The work of renowned natural scientist Louis Agassiz stands as a testament to how black women lacked control of their bodies and images in almost every conceivable way. Drana was an enslaved South Carolinian whose father was Congo born. Agassiz commissioned South Carolina daguerreotypist J. T. Zealy to capture Drana’s image for observation and educational purposes. Agassiz was a firm believer in polygenism, the theory that racial groups did not share a common ancestor as the Bible asserted, and these pictures would help to prove the validity of his belief.56 Drana was photographed both frontally and sideways with her breasts bared. It was clear that these daguerreotypes were meant to document black people as scientific specimens, wholly distinct from white people. Figure 3.1 is a daguerreotype taken in 1850 when the emergence of Americans interest in scientific racism had crystallized with the emergence of the American school of ethnology, advanced by physicians Samuel Cartwright and Josiah Nott and early ethnologist Samuel Morton, among others.57 The American school was decidedly antiblack.

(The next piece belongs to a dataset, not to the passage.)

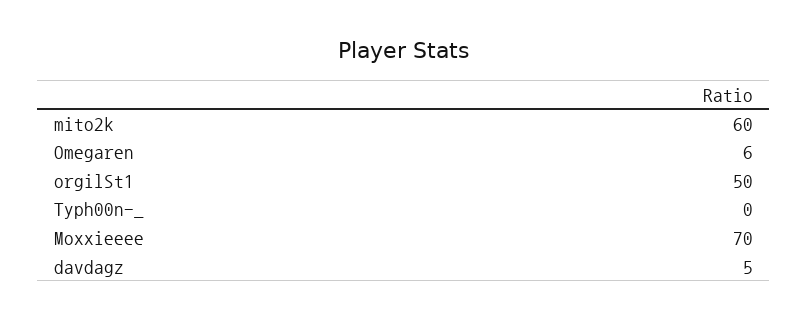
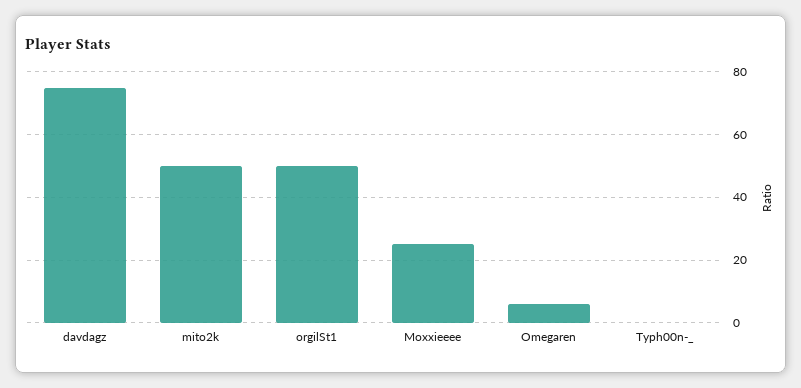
mito2k: 60 -> 50
Moxxieeee: 70 -> 25
davdagz: 5 -> 75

In slavery and in the annals of antebellum-era medical education, the representations of and writings about the black female body had been used to shame black people. Further, these writings situated black women as the diametric opposite of white women, who, though still viewed as the abnormal sex, were considered virginal and virtuous. Slave owners and medical doctors inscribed the enslaved black female body not only to reflect gendered notions of racial resiliency but also to aid in the commodification of slavery. Enslaved women’s anatomies would determine if an owner’s wealth increased through her sale or whether a physician’s good reputation stayed intact, and her fertility could supposedly be determined by the appearance of her reproductive organs. In the North, however, another dispossessed group of women shared similar medical and racialized experiences: poor Irish immigrant women. If there was one thing that linked the medical experiences of enslaved and Irish women, it was the notion that blackness, the ultimate mark of difference and inferiority in America, could be mapped onto bodies that were deemed degraded. Between 1800 and 1865, an important historical period in the development of modern gynecology and obstetrics, medical and scientific research on the racialized body reached its apogee.

FIGURE 3.1. Daguerreotype of Drana, a South Carolina slave, by J. T. Zealy, commissioned by Louis Agassiz, 1850. Courtesy of the Peabody Museum of Archaeology and Ethnology, Photographic Archives Collection, Harvard University.